Sendikamız Genel Merkez ve Şube yöneticileri provokatif yayın tarihi itibariyle uydurma iddialarla ilgili olarak savunması dahi alınmayan üyemizle ilgili olarak yapılan yayının doğru olup olmadığını İstanbul İl Milli Eğitim Müdürlüğü yetkililerine sormuş ve haberde ileri sürülen iddianın doğru olmadığı yanıtını almışlardır. Ancak aynı gazete 09.09.2013 tarihinde “Yasakçı Müdire Görevden Alındı” başlığıyla verdiği bir başka haberle o tarihte görevinin başında bulunan üyemizin görevinden alındığını iddia etti. Gazetenin söz konusu haberi üzerine bunu talimat olarak algılayan Milli Eğitim Bakanlığı haberden 2 gün sonra üyemizi apar topar sorguya almış, üyemiz uydurma bir sürü iddiaya muhatap olmuştur. İddiaların gerçek dışılığını ortaya koyan delilleri dikkate alınmayan ve tanıkları bile dinlenmeyen üyemiz soruşturmanın selameti için görevden el çektirilmiştir.
Bu tür saldırıları fazlasıyla kanıksadık artık. Karşımızda Atatürk Cumhuriyeti'ni yıkmaya yemin etmiş tarikatların eline geçmiş bir Bakanlık olduğunu çok iyi biliyoruz. Tanıyoruz birbirimizi. Büyük Önderimizin ve O’nun kurucusu olduğu Laik Demokratik Türkiye Cumhuriyeti’nin çağdaş bir devlet ve toplum kurma hedeflerini yeni nesillere aktarma sorumluluğuna sahip Milli Eğitim Bakanlığı, AKP’nin sevk ve idaresi altına girdiği günden itibaren varlık sebebimiz olan bu değerleri yok etmek için saldırıya geçmiştir. Bakanlık kadrolarının hemen tamamı imam-hatiplerle, din dersi öğretmenlerinin tekeline terk edilmiştir. Dünya üzerinde kadın ve erkeğin eşit haklara sahip olduğu, toplumun bütün renklerinin kardeşçe kendisini ifade edebildiği tek İslam toplumu olan halkımız, hızla çağdaş toplumların acıyarak baktığı karanlık lige itilmektedir. Gezi isyanının nedeni bu karanlık tablodur.
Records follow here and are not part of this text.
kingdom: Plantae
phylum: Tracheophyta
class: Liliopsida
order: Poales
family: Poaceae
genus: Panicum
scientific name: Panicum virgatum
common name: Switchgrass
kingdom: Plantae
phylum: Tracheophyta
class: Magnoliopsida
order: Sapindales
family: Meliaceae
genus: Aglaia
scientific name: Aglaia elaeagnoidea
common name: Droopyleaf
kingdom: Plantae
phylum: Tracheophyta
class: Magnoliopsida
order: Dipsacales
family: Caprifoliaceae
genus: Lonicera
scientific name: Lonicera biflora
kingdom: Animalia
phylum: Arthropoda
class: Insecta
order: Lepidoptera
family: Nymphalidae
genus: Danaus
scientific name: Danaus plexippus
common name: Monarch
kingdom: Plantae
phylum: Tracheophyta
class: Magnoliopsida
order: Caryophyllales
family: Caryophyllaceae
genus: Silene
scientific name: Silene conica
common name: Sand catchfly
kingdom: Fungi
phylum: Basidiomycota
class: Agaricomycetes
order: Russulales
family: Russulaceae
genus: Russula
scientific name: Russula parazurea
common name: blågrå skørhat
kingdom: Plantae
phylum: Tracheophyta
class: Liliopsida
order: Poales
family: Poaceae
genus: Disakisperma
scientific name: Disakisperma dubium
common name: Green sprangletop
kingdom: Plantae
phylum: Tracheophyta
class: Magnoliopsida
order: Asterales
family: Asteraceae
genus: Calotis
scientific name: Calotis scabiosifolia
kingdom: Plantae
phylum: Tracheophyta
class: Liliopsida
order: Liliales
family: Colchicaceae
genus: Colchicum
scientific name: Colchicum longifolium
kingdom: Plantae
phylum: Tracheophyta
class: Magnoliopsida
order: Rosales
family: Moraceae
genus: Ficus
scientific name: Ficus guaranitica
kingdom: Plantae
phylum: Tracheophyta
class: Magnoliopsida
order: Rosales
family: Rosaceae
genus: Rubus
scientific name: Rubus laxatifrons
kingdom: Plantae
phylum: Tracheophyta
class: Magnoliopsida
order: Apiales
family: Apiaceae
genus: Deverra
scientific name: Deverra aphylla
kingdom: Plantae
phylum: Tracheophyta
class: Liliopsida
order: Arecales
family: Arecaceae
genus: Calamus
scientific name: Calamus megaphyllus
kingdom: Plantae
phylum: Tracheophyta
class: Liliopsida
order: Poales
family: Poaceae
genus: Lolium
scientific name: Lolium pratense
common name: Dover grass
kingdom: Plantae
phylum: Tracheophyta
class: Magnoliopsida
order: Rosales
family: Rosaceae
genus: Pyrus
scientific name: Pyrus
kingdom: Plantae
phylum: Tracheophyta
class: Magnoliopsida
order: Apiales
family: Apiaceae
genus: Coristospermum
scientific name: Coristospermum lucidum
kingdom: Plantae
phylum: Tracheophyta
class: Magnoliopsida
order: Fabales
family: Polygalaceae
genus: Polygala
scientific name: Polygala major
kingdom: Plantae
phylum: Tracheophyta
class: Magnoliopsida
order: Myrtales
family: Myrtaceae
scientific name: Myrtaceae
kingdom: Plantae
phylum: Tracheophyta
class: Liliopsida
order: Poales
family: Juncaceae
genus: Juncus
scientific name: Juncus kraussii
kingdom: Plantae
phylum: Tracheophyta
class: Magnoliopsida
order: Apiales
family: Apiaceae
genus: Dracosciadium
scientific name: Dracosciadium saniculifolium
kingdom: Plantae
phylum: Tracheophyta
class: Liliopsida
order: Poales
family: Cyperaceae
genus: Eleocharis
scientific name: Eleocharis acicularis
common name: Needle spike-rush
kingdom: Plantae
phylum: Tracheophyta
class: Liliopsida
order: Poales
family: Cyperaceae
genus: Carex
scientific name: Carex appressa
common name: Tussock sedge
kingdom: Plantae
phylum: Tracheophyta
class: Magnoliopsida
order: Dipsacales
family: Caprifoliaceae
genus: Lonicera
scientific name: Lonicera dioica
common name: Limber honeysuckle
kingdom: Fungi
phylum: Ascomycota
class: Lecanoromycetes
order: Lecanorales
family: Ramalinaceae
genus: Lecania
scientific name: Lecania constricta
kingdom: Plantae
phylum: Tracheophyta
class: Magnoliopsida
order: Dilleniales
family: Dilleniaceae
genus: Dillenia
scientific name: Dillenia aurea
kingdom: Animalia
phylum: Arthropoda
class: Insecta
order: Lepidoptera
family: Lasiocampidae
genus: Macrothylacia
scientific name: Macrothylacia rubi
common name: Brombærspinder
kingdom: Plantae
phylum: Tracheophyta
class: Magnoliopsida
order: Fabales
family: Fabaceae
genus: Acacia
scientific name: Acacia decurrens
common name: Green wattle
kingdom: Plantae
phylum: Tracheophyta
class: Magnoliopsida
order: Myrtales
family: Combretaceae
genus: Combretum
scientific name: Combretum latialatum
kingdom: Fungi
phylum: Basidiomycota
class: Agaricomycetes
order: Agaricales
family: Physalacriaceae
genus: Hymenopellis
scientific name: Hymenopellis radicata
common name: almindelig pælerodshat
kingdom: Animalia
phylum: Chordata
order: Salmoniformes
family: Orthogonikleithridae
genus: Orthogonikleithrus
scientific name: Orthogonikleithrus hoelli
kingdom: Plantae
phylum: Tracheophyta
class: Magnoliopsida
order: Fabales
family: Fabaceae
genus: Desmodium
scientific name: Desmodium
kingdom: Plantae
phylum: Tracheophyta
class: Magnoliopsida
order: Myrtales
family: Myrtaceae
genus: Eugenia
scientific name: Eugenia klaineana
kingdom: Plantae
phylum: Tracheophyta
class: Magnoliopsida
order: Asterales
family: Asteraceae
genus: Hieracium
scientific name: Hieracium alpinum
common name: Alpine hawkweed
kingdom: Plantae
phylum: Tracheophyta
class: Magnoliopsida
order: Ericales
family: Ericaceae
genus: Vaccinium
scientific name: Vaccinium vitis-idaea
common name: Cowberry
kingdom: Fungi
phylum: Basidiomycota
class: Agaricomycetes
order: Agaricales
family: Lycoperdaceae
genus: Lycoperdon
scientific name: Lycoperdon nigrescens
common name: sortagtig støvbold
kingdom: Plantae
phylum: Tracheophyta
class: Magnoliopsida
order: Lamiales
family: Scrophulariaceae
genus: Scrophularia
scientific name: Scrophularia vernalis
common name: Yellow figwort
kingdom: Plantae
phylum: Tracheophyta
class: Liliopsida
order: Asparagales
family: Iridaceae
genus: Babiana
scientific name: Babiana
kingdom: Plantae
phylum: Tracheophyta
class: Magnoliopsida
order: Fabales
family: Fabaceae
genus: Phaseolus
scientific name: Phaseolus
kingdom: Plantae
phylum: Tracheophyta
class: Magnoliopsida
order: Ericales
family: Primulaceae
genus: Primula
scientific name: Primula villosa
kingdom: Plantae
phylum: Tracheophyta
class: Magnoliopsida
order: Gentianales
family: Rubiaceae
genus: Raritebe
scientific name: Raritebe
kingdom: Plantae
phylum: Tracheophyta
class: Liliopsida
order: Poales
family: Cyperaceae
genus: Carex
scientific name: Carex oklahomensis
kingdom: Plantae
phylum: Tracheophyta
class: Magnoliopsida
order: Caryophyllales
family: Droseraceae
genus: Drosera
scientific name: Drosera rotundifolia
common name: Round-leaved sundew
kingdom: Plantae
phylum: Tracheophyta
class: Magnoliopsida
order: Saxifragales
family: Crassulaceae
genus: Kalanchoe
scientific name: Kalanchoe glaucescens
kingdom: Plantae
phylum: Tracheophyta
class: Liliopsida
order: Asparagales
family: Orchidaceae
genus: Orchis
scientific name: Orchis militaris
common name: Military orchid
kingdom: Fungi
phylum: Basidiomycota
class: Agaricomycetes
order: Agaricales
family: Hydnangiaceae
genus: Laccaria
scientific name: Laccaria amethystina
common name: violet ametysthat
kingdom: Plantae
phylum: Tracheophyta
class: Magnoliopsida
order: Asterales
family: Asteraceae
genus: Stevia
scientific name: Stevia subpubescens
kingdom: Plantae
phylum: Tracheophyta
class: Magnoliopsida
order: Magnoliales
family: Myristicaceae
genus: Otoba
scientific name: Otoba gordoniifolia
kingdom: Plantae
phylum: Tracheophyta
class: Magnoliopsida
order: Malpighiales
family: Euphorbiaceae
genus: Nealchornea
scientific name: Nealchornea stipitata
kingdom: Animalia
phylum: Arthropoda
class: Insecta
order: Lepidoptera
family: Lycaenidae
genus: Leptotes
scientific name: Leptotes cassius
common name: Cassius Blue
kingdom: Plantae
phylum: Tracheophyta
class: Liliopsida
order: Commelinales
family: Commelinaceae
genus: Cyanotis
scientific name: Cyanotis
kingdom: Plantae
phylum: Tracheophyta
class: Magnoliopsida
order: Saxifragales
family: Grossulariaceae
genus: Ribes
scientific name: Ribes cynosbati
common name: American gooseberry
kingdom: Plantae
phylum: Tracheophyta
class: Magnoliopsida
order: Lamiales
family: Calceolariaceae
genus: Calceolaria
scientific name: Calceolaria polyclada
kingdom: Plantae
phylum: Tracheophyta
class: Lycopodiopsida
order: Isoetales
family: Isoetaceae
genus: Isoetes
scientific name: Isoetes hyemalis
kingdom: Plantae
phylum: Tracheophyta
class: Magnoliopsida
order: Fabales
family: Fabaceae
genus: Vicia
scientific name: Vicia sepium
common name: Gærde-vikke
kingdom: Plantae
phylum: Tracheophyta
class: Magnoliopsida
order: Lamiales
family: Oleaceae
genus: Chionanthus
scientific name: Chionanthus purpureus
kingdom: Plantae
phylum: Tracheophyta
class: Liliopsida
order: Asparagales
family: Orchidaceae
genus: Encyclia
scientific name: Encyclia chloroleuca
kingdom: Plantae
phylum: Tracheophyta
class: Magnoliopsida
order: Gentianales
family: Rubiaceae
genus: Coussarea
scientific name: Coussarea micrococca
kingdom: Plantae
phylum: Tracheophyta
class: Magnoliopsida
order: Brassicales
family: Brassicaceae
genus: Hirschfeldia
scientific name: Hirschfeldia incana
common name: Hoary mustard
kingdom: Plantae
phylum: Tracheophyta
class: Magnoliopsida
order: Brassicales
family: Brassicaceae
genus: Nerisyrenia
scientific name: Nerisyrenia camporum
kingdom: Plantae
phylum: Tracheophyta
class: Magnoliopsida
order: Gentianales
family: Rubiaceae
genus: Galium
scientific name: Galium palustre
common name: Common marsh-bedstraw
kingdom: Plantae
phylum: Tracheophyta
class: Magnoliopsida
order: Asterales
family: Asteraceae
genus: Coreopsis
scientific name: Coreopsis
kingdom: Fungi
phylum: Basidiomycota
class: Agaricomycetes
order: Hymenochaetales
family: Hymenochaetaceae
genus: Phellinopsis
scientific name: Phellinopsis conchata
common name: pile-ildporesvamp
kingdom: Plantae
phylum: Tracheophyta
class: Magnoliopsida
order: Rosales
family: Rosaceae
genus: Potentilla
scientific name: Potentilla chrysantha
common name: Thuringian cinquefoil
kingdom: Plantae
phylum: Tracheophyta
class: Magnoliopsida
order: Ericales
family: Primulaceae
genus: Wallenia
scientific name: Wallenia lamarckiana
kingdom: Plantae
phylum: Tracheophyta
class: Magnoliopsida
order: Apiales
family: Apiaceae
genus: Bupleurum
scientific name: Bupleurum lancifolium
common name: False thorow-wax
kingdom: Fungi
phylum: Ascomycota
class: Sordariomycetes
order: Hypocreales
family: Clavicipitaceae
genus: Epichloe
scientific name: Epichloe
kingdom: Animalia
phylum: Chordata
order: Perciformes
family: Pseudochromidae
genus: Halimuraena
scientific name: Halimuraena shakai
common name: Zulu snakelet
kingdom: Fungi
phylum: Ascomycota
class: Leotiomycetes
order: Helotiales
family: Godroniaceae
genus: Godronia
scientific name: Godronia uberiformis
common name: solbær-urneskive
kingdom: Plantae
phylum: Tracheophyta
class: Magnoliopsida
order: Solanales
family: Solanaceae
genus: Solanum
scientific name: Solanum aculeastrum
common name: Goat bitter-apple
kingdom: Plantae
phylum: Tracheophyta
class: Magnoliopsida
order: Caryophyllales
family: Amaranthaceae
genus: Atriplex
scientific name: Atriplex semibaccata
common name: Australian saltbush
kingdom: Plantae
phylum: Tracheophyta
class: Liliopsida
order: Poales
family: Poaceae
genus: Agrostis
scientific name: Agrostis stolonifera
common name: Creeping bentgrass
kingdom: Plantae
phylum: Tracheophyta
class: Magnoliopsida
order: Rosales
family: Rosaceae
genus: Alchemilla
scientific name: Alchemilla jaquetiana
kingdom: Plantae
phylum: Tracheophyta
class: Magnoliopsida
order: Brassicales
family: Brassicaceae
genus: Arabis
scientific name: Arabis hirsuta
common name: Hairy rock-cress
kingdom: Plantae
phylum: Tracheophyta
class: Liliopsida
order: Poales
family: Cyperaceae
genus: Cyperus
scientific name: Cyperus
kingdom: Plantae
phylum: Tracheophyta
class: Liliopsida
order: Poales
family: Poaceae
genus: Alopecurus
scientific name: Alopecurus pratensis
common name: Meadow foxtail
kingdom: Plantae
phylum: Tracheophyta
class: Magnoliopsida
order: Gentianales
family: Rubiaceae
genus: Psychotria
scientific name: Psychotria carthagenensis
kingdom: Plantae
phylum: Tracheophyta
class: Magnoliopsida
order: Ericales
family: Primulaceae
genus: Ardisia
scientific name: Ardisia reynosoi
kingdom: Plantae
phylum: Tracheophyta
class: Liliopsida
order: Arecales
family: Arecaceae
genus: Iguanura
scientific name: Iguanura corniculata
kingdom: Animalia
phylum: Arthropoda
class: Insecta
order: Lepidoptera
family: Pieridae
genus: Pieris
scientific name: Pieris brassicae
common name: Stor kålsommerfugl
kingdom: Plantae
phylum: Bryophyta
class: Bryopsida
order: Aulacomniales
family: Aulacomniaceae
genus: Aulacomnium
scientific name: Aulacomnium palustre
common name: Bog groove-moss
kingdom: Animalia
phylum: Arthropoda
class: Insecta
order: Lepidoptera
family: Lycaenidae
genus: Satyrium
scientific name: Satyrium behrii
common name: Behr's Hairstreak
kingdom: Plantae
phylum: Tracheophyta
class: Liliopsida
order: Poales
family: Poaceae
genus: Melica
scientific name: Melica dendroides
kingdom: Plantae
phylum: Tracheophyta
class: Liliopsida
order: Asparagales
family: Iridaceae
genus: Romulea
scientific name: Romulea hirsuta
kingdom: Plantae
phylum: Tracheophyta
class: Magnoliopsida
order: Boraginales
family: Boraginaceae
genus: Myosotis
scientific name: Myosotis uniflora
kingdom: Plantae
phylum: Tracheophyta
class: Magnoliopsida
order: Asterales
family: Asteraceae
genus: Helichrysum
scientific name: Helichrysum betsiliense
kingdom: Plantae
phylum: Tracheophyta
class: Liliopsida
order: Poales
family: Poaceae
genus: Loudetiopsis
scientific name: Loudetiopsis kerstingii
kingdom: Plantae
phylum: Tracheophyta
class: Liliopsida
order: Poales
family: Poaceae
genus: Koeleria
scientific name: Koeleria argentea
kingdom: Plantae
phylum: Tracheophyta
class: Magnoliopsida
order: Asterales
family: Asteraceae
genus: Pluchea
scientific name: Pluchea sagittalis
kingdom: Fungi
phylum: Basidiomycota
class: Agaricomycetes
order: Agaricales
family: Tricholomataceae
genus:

Gezi başkaldırısının arkasında faiz lobisini arayan diktatoryal akıl, isyan fotoğrafına dikkatli baktığında ateş saçan gözlerde kendi karanlık siluetiyle göz göze gelecektir.
Bugünün geçici siyasi ikliminin sarhoşu olan kelle avcılarından yaptıkları hukuksuzluklarının hesabını kararlılıkla soracağız. Atatürk’le ve Atatürkçülerle uğraşanlar bu değerlerimizi kuşatmaya çalışırken kuşatmanın içinde kaldıklarını görecekler. Aynen, AKP’nin rengini iyice belli etmeye başladığı 2005 yılında 47 kişiyle kurulan Eğitim-İş’in, AKP’nin zıvanadan çıktığı bugün her türlü baskı, sürgün ve benzer saldırıya rağmen 40.000 üyeye yaklaştığı gerçeğini gördükleri gibi. Biz gericinin kurduğu barikatları yıkmayı varlık sebebi, üyelerimize kurulan pusunun hesabını sormayı namus borcu kabul ederiz.